Norm Matloff, a computer science professor with a Chinese-born wife, says the U.S. skilled-immigrant visa system exploits workers everywhere June 28, 2009, 8:25PM EST
Not many computer science professors are activists on immigration policy. But Norm Matloff of the University of California, Davis wears both hats. He has been a vocal critic of the H-1B visa program for skilled immigrants since the mid-1990s, and now maintains a Web page and e-mail listserv discussing offshoring and the H-1B visa program, which he calls a "sham." He says his motivation is to protect and preserve tech job opportunities for the students he teaches.
"I have no personal stake in any of this," says Matloff, who is 60. "If the H-1B program were disbanded tomorrow, my personal well-being would not improve one iota.
when I see something that is not right and about which I know something, I tend to speak out. On this issue, I know where the bodies are buried."
The H-1B visa program inspires heated debate, especially online. The program is controversial for a number of reasons. Some critics say the program allows U.S. companies to import cheaper labor, dampening wages and displacing U.S. workers. Others say it facilitates outsourcing, as it allows Indian-born tech workers to train in the U.S. and then return home and perform the work there. Still others point to mounting evidence of fraud in the program and a lack of government oversight.
"De Facto Indentured Servants"
Matloff stresses that the problem is not fraud or crime but the H-1B visa law itself. He says that the law as currently written allows H-1B visa holders to receive below-market wages. The policy also allows for age discrimination as older U.S. tech workers are displaced by a younger workforce from abroad. "Though the industry lobbyists portray it as a remedy for labor shortages and as a means of hiring 'the best and the brightest' from around the world, the visa is used to access workers that cost less and are de facto indentured servants," Matloff writes on his blog.

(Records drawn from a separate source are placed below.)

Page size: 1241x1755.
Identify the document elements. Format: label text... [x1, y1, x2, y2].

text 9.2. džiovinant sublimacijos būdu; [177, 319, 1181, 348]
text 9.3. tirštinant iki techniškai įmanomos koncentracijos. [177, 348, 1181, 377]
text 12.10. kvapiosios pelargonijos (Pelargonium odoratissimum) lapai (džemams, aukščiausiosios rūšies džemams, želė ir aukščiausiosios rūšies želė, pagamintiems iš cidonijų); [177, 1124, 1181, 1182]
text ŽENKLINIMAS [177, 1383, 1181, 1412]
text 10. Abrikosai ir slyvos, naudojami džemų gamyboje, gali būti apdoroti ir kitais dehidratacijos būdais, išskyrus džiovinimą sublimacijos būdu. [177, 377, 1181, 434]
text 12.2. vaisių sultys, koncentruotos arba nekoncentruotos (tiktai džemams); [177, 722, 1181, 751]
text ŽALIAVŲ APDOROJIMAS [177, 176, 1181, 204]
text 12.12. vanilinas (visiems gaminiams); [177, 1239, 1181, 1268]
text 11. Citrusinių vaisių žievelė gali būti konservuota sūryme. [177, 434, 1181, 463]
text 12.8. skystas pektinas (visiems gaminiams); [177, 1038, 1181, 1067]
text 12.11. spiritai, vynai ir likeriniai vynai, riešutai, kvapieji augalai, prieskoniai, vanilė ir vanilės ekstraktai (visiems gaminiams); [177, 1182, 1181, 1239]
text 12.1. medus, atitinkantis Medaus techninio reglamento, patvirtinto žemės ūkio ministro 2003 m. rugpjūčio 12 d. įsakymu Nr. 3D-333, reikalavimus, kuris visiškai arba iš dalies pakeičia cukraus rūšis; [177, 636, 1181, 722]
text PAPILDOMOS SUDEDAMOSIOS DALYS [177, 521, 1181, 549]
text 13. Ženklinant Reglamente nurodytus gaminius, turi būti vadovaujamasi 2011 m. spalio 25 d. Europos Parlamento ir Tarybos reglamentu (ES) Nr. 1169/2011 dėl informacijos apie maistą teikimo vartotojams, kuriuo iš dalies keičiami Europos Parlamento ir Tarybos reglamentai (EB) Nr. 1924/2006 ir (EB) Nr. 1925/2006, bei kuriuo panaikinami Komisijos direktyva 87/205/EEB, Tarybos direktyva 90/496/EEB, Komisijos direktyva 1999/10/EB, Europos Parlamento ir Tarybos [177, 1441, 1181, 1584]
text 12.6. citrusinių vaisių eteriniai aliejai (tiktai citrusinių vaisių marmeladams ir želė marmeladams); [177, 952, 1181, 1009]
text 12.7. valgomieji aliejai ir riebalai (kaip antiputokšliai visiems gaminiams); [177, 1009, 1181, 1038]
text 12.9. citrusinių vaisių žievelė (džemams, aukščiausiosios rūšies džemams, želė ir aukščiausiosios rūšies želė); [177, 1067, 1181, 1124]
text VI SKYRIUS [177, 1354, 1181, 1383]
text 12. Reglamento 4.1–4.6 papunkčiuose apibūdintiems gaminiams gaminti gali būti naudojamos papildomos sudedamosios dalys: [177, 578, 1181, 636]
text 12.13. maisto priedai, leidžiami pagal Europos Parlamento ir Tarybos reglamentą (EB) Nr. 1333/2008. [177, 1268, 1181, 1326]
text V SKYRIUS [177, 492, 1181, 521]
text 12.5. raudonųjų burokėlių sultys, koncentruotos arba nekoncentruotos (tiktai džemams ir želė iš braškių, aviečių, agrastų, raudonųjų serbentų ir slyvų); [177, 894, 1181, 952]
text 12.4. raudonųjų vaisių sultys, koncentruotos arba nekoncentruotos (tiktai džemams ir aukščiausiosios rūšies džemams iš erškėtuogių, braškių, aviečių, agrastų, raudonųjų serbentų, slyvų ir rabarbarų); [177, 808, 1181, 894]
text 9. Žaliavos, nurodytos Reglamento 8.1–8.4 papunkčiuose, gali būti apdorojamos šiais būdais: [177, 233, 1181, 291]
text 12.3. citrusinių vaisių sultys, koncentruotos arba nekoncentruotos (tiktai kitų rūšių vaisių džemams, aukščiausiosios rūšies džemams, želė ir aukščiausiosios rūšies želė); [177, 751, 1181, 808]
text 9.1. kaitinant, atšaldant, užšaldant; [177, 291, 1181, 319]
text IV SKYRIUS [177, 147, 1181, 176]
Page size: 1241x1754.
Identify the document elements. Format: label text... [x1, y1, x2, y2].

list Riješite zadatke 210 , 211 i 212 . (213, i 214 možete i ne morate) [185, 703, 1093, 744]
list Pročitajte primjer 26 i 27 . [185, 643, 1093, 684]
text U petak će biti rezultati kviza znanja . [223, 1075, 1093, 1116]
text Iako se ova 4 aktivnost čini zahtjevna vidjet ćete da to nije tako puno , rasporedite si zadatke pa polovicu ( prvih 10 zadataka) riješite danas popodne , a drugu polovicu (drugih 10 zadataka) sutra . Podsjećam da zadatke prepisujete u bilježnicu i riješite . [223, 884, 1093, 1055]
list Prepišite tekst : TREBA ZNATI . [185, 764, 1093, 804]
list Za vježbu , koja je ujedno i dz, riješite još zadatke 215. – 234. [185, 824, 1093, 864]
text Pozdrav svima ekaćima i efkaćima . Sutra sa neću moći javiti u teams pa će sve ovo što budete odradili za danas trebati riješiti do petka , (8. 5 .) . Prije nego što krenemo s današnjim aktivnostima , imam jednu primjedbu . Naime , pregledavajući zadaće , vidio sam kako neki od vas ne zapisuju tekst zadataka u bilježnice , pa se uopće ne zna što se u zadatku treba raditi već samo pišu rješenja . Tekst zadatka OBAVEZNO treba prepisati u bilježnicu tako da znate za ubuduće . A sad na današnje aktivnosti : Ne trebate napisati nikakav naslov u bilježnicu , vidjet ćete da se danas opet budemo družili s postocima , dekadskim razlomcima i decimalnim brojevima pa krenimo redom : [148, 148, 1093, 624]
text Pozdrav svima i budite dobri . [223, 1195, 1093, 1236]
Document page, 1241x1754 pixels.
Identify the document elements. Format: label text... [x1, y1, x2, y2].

Matloff has written extensively about the effects of globalization and offshoring on U.S. IT workers and has been quoted on the issue in most major media outlets. He has also testified before Congress as an expert on the work visa law. Some of his most influential academic work includes a fall 2003 article in the University of Michigan Journal of Law Reform on the H-1B work visa called "On the Need for Reform of the H-1B Nonimmigrant Work Visa in Computer-Related Occupations." A 2006 article that linked H-1B visas to age discrimination in the computer industry was published by the California Labor & Employment Law Review.
As are most advocates on immigration issues, Matloff is a controversial figure. He's admired by supporters—including activists on H-1B visa issues—but criticized by other academics who don't share his views and who chafe at his often-abrasive rhetorical style. Critics also suggest there could be a xenophobic undertone implicit in his critique of the H-1B visa program. Matloff posts opinionated blog entries on the Web site of Numbers USA, a group calling for lower levels of immigration. His writing prompted one tech worker, Arthur Hu of Bothell, Wash., to create a Web page criticizing Matloff, whom he calls the "Hatchet Man of Asian Immigration."